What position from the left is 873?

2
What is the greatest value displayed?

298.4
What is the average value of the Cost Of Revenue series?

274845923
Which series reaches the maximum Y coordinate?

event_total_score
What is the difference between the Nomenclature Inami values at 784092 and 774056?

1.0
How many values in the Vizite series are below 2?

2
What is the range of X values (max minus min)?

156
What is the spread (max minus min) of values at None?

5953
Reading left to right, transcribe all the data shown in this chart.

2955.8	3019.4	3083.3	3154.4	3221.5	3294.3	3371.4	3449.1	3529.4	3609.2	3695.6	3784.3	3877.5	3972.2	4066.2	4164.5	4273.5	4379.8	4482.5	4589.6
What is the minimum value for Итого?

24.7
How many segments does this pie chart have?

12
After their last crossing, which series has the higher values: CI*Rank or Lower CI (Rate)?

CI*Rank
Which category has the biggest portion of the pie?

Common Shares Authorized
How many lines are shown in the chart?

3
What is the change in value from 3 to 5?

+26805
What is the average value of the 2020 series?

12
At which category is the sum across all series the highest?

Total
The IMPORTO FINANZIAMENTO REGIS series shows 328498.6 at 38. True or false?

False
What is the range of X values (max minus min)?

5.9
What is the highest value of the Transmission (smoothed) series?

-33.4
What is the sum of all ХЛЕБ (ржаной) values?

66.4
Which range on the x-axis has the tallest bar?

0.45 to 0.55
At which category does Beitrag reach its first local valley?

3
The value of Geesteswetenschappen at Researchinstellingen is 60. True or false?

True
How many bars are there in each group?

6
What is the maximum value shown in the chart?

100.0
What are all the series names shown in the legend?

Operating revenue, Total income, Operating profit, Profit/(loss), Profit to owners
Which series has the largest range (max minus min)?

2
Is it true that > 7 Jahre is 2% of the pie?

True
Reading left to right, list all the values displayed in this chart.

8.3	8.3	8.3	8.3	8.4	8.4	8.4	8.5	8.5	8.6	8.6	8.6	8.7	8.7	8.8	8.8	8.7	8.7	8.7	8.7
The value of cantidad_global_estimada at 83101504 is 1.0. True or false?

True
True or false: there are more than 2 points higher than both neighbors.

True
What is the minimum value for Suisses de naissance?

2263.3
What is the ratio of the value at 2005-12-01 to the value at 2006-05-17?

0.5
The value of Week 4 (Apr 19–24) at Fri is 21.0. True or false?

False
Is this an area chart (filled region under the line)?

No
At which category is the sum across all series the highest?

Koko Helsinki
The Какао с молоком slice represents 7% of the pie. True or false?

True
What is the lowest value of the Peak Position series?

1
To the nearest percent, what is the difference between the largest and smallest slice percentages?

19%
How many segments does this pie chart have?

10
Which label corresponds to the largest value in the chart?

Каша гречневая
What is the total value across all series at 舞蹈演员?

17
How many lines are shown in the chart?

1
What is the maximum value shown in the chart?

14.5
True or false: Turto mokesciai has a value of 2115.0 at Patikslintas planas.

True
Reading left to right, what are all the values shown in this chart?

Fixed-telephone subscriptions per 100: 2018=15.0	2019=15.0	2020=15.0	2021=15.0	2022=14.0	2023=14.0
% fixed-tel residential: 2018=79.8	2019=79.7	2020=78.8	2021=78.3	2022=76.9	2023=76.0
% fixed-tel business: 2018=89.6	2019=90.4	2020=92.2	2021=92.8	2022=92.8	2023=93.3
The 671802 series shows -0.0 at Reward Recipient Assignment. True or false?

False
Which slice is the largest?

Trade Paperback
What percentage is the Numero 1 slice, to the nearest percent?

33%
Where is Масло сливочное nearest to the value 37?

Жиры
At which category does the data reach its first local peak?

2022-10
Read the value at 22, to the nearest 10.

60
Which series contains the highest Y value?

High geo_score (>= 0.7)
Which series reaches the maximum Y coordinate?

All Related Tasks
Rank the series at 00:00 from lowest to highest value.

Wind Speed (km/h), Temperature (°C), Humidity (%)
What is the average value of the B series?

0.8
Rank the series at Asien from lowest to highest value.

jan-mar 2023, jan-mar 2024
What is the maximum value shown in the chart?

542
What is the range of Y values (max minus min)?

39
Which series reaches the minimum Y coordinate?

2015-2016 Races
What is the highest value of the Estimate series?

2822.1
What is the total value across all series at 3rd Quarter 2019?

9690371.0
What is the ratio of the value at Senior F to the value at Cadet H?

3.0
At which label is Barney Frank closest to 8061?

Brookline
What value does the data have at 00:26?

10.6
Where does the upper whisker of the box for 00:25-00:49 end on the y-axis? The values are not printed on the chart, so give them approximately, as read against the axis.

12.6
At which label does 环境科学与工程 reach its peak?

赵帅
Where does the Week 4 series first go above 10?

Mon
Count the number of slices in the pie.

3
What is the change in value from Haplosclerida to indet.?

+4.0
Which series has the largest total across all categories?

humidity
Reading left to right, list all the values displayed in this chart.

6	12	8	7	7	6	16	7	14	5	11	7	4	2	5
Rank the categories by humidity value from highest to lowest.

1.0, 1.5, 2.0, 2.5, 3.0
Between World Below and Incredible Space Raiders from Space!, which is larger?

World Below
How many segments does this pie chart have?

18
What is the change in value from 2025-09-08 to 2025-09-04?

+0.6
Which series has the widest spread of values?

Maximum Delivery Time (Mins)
################
• Job item: Copy the material above without any change, beginning at the line that contains "2015-2016 Races" and stopping after the line that contains "What value does the data have at 00:26?".

• Solved exercise:
2015-2016 Races
What is the highest value of the Estimate series?

2822.1
What is the total value across all series at 3rd Quarter 2019?

9690371.0
What is the ratio of the value at Senior F to the value at Cadet H?

3.0
At which label is Barney Frank closest to 8061?

Brookline
What value does the data have at 00:26?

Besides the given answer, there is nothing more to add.